▸ Verilen metin
═══
X

Benzer benzeri çeker: Aşkın tuttuğu aynada kendi özüne bakmaya hazır mısın?

Bu konu çok fazla soru aldığım konulardan yine bir tanesi… “Neden ben hep aynı tip ilişkileri yaşıyorum? Ben bunu bitirdiğimi sanıyordum fakat yine aynı şeyi yaşadım, neden burada yine istemediğim şekilde bunu yaşamak durumunda kalıyorum? Neden benim karşıma çıkan tüm güçler tüm olasılıklar tüm örnekler bu şekilde?

Kendimizi sevmiyorsak ilişkilerimizde tam olarak bunu bize yaşatacak kişileri deneyimliyoruz; ta ki gerçekten bir gün ben kendimi çok ama çok seviyorum, hayatta en değerli kavram benim diyebilinceye kadar…

İşte bu sorularımıza cevaplarımızı sizlerle birlikte birçok yazımızda aramıştık. Fakat bu konu öyle sadece birkaç yazıyla değiştirebileceğimiz derinliğini anlatabileceğimiz bir konu değil. O yüzden biraz daha parçalara ve noktalara bölerek, detaylarına inerek inceleyelim istiyorum.  

İlişkilerimizi bizim “dışımızda” gelişen olaylar olarak nitelendiriyoruz. Fakat öncelikle anlamamız gerekiyor ki evrende gerçekten bir “çekim yasası” mevcut. Zıt kutupların birbirini çekmesi gibi düşüncelerimiz, durumumuz, titreşimimiz neyi yansıtıyorsa aynı frekansla karşılaşıyoruz.
═══
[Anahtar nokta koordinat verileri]
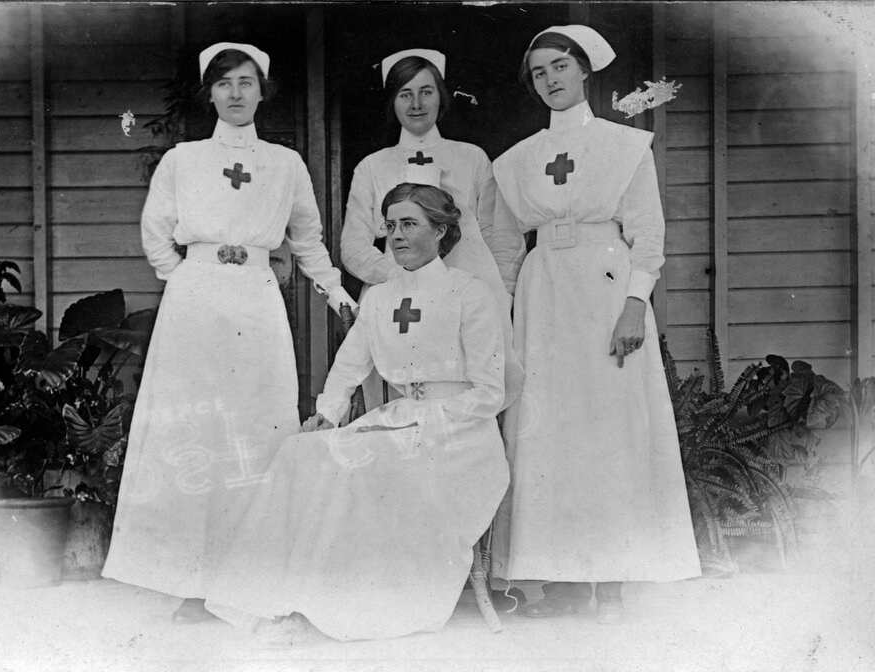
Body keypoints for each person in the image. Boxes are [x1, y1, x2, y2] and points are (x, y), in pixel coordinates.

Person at [102, 42, 356, 624]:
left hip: (257, 306)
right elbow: (156, 236)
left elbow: (307, 241)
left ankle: (245, 582)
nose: (237, 93)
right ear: (209, 93)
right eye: (225, 84)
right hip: (195, 307)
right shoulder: (183, 160)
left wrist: (338, 294)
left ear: (263, 91)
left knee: (253, 429)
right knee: (194, 426)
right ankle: (178, 577)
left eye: (247, 82)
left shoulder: (285, 164)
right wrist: (191, 282)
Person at [201, 181, 510, 642]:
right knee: (299, 454)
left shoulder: (469, 294)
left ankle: (341, 610)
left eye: (410, 224)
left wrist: (425, 420)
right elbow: (348, 367)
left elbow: (490, 393)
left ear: (442, 231)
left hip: (459, 441)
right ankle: (273, 598)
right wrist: (326, 416)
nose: (397, 236)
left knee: (364, 468)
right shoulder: (380, 298)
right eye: (390, 226)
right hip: (400, 426)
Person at [488, 25, 701, 624]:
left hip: (606, 291)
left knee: (607, 431)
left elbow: (647, 234)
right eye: (539, 72)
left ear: (585, 71)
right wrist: (504, 322)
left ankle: (611, 577)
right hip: (541, 297)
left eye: (560, 66)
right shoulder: (517, 161)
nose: (551, 80)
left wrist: (636, 302)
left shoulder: (623, 146)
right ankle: (558, 578)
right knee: (547, 432)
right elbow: (504, 252)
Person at [341, 49, 522, 412]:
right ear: (392, 101)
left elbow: (500, 235)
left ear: (441, 95)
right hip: (399, 302)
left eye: (426, 91)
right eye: (404, 93)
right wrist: (399, 278)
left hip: (470, 298)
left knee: (476, 398)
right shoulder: (372, 167)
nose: (416, 103)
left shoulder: (472, 157)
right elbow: (353, 246)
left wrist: (501, 295)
═══
▸ Çalışma yönergeleri
1. Verilen metne göre evrende gerçekten var olan yasa hangisidir?
2. Verilen metinde, neyi yansıtıyorsa aynı frekansla karşılaştığımız söylenen şeylerin hepsini sıralayın.
3. Verilen metni "Kendimizi sevmiyorsak ilişkilerimizde" sözlerinden "aynı frekansla karşılaşıyoruz." sözlerine kadar olduğu gibi tekrar yazın.

▸ Alıştırma sonuçları
1. Çekim yasası.

2. Düşüncelerimiz, durumumuz, titreşimimiz.

3.
Kendimizi sevmiyorsak ilişkilerimizde tam olarak bunu bize yaşatacak kişileri deneyimliyoruz; ta ki gerçekten bir gün ben kendimi çok ama çok seviyorum, hayatta en değerli kavram benim diyebilinceye kadar…

İşte bu sorularımıza cevaplarımızı sizlerle birlikte birçok yazımızda aramıştık. Fakat bu konu öyle sadece birkaç yazıyla değiştirebileceğimiz derinliğini anlatabileceğimiz bir konu değil. O yüzden biraz daha parçalara ve noktalara bölerek, detaylarına inerek inceleyelim istiyorum.  

İlişkilerimizi bizim “dışımızda” gelişen olaylar olarak nitelendiriyoruz. Fakat öncelikle anlamamız gerekiyor ki evrende gerçekten bir “çekim yasası” mevcut. Zıt kutupların birbirini çekmesi gibi düşüncelerimiz, durumumuz, titreşimimiz neyi yansıtıyorsa aynı frekansla karşılaşıyoruz.